|Y/Y % change||3.55%||1.62%|
After doubling in June, wholesale annual price inflation more than doubled again July, accelerating by 1.93 percentage points to an annual rate of 3.55 percent.
Though price increases were registered in most categories, the main contributor to the monthly rise was a big increase in the annual inflation rate for the heavily weighted components of food (11.82 percent after 8.18 percent) and primary articles (9.38 percent after 5.50 percent). Continued weakening of deflation in the energy sector also provided a lift, with the annual price decline shrinking from -3.62 percent to -1.00 percent, as did the most heavily weighted component, manufactured products (1.82 percent after 1.17 percent).

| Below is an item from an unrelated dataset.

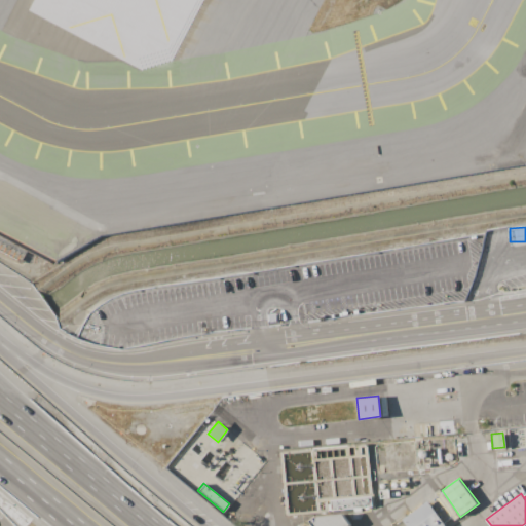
[(329,510),(328,498),(370,495),(370,505),(329,510)]
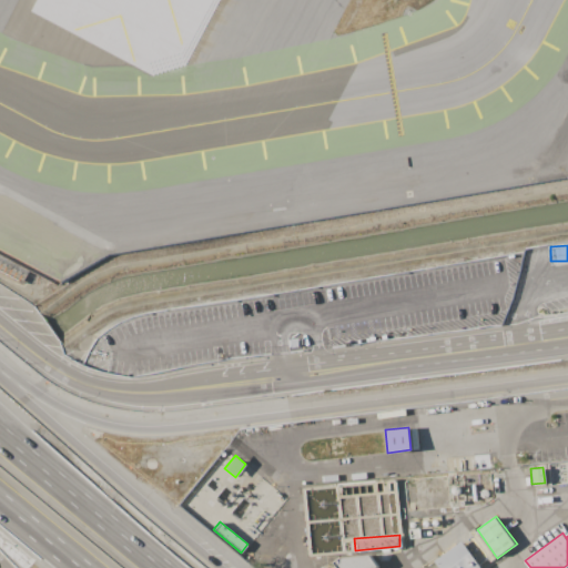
[(477,567),(479,567),(459,539),(432,559),(433,561),(423,567),(477,567)]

The sharp acceleration of pipeline inflation pressures over the last two months will surely make it very difficult for the RBI to decide to cut key rates as early as the next MPC meeting in October, especially given that consumer prices, up 6.07 percent on the year in July, are already at the upper limit of the RBI inflation target (4 percent +/- 2 percent). But restraint based on inflation targets could be a thing of the past with RBI Governor Raghuram Rajan retiring, and with interest rates, come October, set by a new 6-member Monetary Policy Committee that is expected to be more accommodative.
The Wholesale Price Index (WPI) covers primary articles, manufactured products and fuel and power. The data are not seasonally adjusted and the main focus in on the annual change in the index. This can be seen as an indicator of pipeline price pressures and is a loose leading indicator of consumer price inflation as targeted by the RBI.
The Wholesale Price Index is closely followed as an indicator of inflation by the Reserve Bank of India, as well as many Indian corporations and banks.
Inflation is an increase in the overall prices of goods and services. The relationship between inflation and interest rates is the key to understanding how indicators such as the WPI influence the markets - and your investments.
Inflation (along with various risks) basically explains how interest rates are set on everything from your mortgage and auto loans to Treasury bills, notes and bonds. As the rate of inflation changes and as expectations on inflation change, the markets adjust interest rates. The effect ripples across stocks, bonds, commodities, and your portfolio, often in a dramatic fashion.
By tracking inflation, whether high or low, rising or falling, investors can anticipate how different types of investments will perform. Over the long run, the bond market will rally (fall) when increases in the WPI are small (large). The equity market rallies with the bond market because low inflation promises low interest rates and is good for profits.